WHAT YOU NEED TO DO
Copy the data below line for line, with no changes.

DATA TO USE
———

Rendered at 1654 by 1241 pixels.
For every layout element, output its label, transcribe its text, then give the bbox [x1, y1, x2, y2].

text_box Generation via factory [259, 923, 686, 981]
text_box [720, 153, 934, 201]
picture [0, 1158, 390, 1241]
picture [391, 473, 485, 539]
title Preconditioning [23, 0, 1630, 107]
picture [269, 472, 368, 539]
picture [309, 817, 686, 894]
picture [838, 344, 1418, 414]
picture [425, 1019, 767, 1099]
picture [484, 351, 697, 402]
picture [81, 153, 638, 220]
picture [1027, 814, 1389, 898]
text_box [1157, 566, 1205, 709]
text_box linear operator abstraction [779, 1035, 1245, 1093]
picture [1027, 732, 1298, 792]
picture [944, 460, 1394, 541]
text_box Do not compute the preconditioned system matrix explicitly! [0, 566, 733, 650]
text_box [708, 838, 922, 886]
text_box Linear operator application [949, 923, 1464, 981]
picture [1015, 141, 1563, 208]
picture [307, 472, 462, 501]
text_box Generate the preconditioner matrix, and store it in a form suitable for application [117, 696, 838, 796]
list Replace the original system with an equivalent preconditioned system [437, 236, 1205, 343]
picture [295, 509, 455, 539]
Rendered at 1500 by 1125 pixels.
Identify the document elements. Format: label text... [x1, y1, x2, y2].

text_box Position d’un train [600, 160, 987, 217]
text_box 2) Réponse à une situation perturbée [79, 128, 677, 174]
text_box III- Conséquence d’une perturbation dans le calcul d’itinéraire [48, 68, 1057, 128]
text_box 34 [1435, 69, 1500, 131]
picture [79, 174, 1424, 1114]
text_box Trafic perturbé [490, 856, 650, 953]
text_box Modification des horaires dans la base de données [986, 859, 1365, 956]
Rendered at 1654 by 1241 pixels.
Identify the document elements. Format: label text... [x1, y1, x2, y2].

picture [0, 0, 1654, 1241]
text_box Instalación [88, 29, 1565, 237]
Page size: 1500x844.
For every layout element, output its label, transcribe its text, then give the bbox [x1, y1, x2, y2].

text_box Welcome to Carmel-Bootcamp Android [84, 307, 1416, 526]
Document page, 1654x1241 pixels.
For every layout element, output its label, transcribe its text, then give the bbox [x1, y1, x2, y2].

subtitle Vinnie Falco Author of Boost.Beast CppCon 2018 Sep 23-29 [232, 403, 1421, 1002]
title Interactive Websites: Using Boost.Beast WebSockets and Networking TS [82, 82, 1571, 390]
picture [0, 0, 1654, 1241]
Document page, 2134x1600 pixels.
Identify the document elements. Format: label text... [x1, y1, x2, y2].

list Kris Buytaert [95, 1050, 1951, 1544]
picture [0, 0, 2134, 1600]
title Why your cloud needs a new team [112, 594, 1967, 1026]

———

ANSWER FOR THE TASK
Rendered at 1654 by 1241 pixels.
For every layout element, output its label, transcribe its text, then give the bbox [x1, y1, x2, y2].

text_box Generation via factory [259, 923, 686, 981]
text_box [720, 153, 934, 201]
picture [0, 1158, 390, 1241]
picture [391, 473, 485, 539]
title Preconditioning [23, 0, 1630, 107]
picture [269, 472, 368, 539]
picture [309, 817, 686, 894]
picture [838, 344, 1418, 414]
picture [425, 1019, 767, 1099]
picture [484, 351, 697, 402]
picture [81, 153, 638, 220]
picture [1027, 814, 1389, 898]
text_box [1157, 566, 1205, 709]
text_box linear operator abstraction [779, 1035, 1245, 1093]
picture [1027, 732, 1298, 792]
picture [944, 460, 1394, 541]
text_box Do not compute the preconditioned system matrix explicitly! [0, 566, 733, 650]
text_box [708, 838, 922, 886]
text_box Linear operator application [949, 923, 1464, 981]
picture [1015, 141, 1563, 208]
picture [307, 472, 462, 501]
text_box Generate the preconditioner matrix, and store it in a form suitable for application [117, 696, 838, 796]
list Replace the original system with an equivalent preconditioned system [437, 236, 1205, 343]
picture [295, 509, 455, 539]
Rendered at 1500 by 1125 pixels.
Identify the document elements. Format: label text... [x1, y1, x2, y2].

text_box Position d’un train [600, 160, 987, 217]
text_box 2) Réponse à une situation perturbée [79, 128, 677, 174]
text_box III- Conséquence d’une perturbation dans le calcul d’itinéraire [48, 68, 1057, 128]
text_box 34 [1435, 69, 1500, 131]
picture [79, 174, 1424, 1114]
text_box Trafic perturbé [490, 856, 650, 953]
text_box Modification des horaires dans la base de données [986, 859, 1365, 956]
Rendered at 1654 by 1241 pixels.
Identify the document elements. Format: label text... [x1, y1, x2, y2].

picture [0, 0, 1654, 1241]
text_box Instalación [88, 29, 1565, 237]
Page size: 1500x844.
For every layout element, output its label, transcribe its text, then give the bbox [x1, y1, x2, y2].

text_box Welcome to Carmel-Bootcamp Android [84, 307, 1416, 526]
Document page, 1654x1241 pixels.
For every layout element, output its label, transcribe its text, then give the bbox [x1, y1, x2, y2].

subtitle Vinnie Falco Author of Boost.Beast CppCon 2018 Sep 23-29 [232, 403, 1421, 1002]
title Interactive Websites: Using Boost.Beast WebSockets and Networking TS [82, 82, 1571, 390]
picture [0, 0, 1654, 1241]
Document page, 2134x1600 pixels.
Identify the document elements. Format: label text... [x1, y1, x2, y2].

list Kris Buytaert [95, 1050, 1951, 1544]
picture [0, 0, 2134, 1600]
title Why your cloud needs a new team [112, 594, 1967, 1026]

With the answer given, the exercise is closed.